İntifada sadece Filistinlileri içeride değil, sürgünde ve diasporada da birleştirdi. Birçok açıdan, Lübnan’daki mülteci kamplarının kuşatmasını kıran, dünyanın dört bir yanındaki Filistinlilerin örgütlenmesinin yolunu açan ve Filistin ile dayanışmanın yükselişini tetikleyen de İntifada hareketiydi.

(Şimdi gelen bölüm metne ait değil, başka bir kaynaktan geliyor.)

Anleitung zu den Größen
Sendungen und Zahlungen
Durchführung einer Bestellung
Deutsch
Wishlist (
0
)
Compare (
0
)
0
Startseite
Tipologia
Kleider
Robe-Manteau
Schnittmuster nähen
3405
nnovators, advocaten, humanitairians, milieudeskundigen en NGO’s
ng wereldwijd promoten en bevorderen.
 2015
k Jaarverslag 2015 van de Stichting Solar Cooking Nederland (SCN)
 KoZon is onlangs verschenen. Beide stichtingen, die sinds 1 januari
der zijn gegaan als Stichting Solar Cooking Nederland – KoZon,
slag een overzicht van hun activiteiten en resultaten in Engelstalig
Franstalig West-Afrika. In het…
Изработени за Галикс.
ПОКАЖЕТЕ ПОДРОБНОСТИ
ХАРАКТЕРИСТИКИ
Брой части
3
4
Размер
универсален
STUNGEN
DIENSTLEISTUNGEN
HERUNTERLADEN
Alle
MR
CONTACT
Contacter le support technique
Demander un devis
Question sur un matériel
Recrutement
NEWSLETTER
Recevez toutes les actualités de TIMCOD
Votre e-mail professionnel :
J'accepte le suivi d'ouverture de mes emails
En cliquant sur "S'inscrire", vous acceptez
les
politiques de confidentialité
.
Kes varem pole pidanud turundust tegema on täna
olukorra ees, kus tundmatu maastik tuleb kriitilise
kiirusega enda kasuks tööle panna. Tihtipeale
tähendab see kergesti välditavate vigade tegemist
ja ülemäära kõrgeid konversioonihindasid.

Elbette İntifada vahşi bir baskı ile karşı karşıya geldi: Kitlesel tutsaklıklar, hapishanelerdeki korkunç işkenceler ve dönemin İsrail başbakanı İzak Rabin’in “kemik kıran” politikası. İntifada boyunca işgal güçleri tarafından yüzbinlerce Filistinli gözaltına alındı ve tutsak edildi, yüz yirmi binden fazlası yaralandı, yüzlercesi ise öldürüldü. Filistinli mahkûmlar direnişlerini ve İntifada’larını demir parmaklıkların ardında da devam ettirdi ve oralarda çok sayıda genç ve parlak devrimcinin çıktığı “devrim okullarını” kurup, genişletti.

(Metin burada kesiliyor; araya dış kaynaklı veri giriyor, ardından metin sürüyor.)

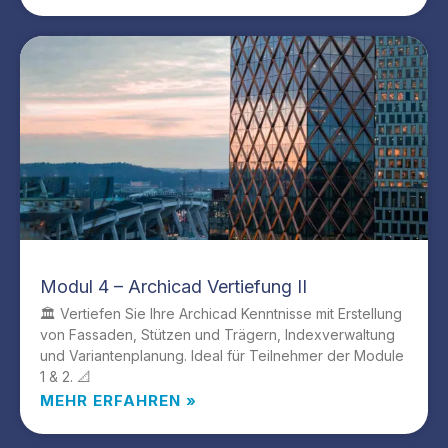
Modul 4 – Archicad Vertiefung II
🏛️ Vertiefen Sie Ihre Archicad Kenntnisse mit Erstellung
von Fassaden, Stützen und Trägern, Indexverwaltung
und Variantenplanung. Ideal für Teilnehmer der Module
1 & 2. 📐
MEHR ERFAHREN »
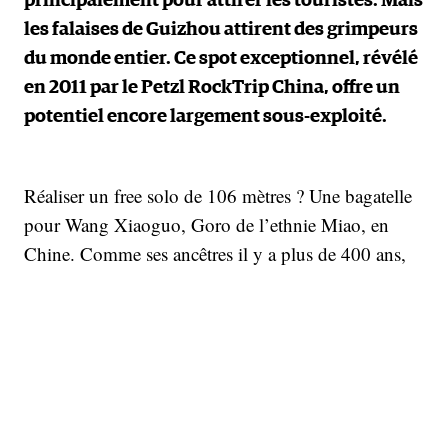
principalement pour attirer les touristes. Mais
les falaises de Guizhou attirent des grimpeurs
du monde entier. Ce spot exceptionnel, révélé
en 2011 par le Petzl RockTrip China, offre un
potentiel encore largement sous-exploité.
Réaliser un free solo de 106 mètres ? Une bagatelle
pour Wang Xiaoguo, Goro de l’ethnie Miao, en
Chine. Comme ses ancêtres il y a plus de 400 ans,
Wang grimpe des parois
en solo et sans équipement
dans une grotte karstique du comté de Ziyun, dans
le sud-ouest de l’Empire du Milieu. Les pieds nus, il
parcourt régulièrement la roche calcaire des falaises
de Guizhou à plusieurs dizaines de mètres au-dessus
de la rivière Getu. Wang Xiaoguo perpétue une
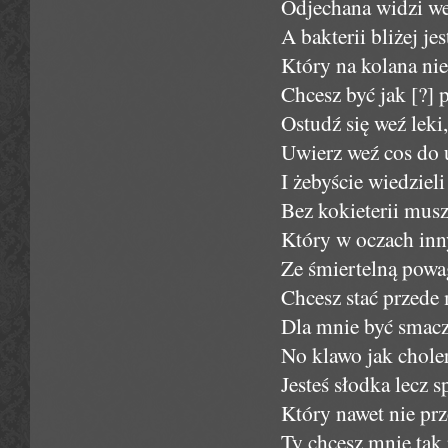
Odjechana widzi we
A bakterii bliżej j
Który na kolana ni
Chcesz być jak [?] p
Ostudź się weź leki
Uwierz weź cos do 
I żebyście wiedziel
Bez kokieterii musz
Który w oczach inn
Ze śmiertelną pow
Chcesz stać przede
Dla mnie być smacz
No klawo jak choler
Jesteś słodka lecz s
Który nawet nie prz
Ty chcesz mnie tak 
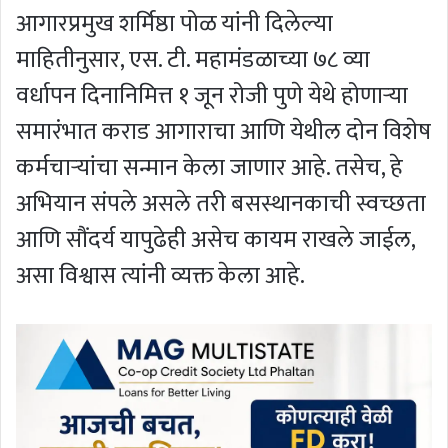
आगारप्रमुख शर्मिष्ठा पोळ यांनी दिलेल्या
माहितीनुसार, एस. टी. महामंडळाच्या ७८ व्या
वर्धापन दिनानिमित्त १ जून रोजी पुणे येथे होणाऱ्या
समारंभात कराड आगाराचा आणि येथील दोन विशेष
कर्मचाऱ्यांचा सन्मान केला जाणार आहे. तसेच, हे
अभियान संपले असले तरी बसस्थानकाची स्वच्छता
आणि सौंदर्य यापुढेही असेच कायम राखले जाईल,
असा विश्वास त्यांनी व्यक्त केला आहे.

İntifada; Sovyetler Birliği’nin ve doğu bloğu ülkelerinin çöküşü, tek kutuplu dünyanın baskın gücü olan Amerikan emperyalizminin tehditleri, Birinci Irak savaşı ve Arap halklarının kendi kaderlerini tayin haklarına karşı saldırılar gibi zorlu uluslararası koşulların ortasında yol almaya devam etti. Ne yazık ki dönemin politik gelişmelerine İntifada’nın uğradığı ihanet de eklendi. Filistin halkının yaptığı fedakârlıklar ve elde ettiği kazanımlar, Amerikan emperyalizmi ve gerici Arap rejimleri ile ittifak yapan işbirlikçi Filistinli yöneticiler tarafından gasp edildi. Önce Madrid ve ardından Oslo görüşmeleri ile Filistin halkının devrimci umutları Siyonist sömürgeciliğe mahkûm, basit ve sınırlı bir özerkliğe dönüştürülmeye çalışıldı.

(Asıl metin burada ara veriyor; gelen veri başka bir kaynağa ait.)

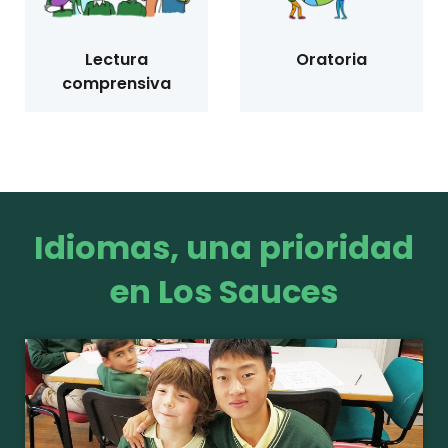
Lectura
Oratoria
comprensiva
Idiomas, una prioridad
en Los Sauces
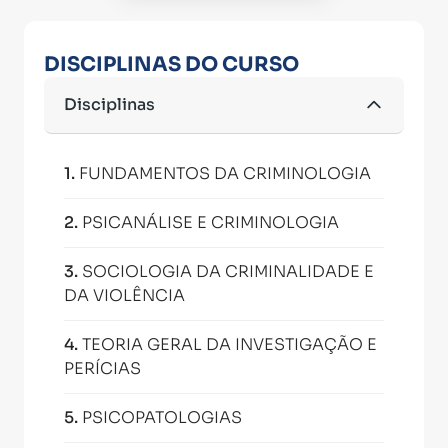
DISCIPLINAS DO CURSO
Disciplinas
1
.
FUNDAMENTOS DA CRIMINOLOGIA
2
.
PSICANÁLISE E CRIMINOLOGIA
3
.
SOCIOLOGIA DA CRIMINALIDADE E
DA VIOLÊNCIA
4
.
TEORIA GERAL DA INVESTIGAÇÃO E
PERÍCIAS
5
.
PSICOPATOLOGIAS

Ancak her ne kadar Oslo Anlaşması İntifada’ya bir son vermeyi amaçlasa da Filistin halkının devrimci vizyonunu sona erdiremedi. Oslo Anlaşması Filistin halkına yaşattığı sonuçlar itibariyle, tam bağımsızlık ve topraklara geri dönüş hakkını içeren tarihsel Filistin perspektifinin ve devrimci bir Filistin mücadelesinin önemini bir kez daha göstermiştir.

İntifada perspektifi aradan geçen yıllar boyunca ne yenildi ne bastırıldı ne de yok oldu. İntifada ruhu, onlarca yıldır bitmek bilmeyen ayaklanmalarda olduğu gibi hâlâ yaşıyor. Filistin’de, mülteci kamplarında, sürgünde veya diasporada, dünyanın dört bir yanındaki Filistin bayrağının dalgalandığı adalet mücadelelerinde İntifada ruhu devrimci bir umut ve özgür bir gelecek vizyonu olmaya devam ediyor.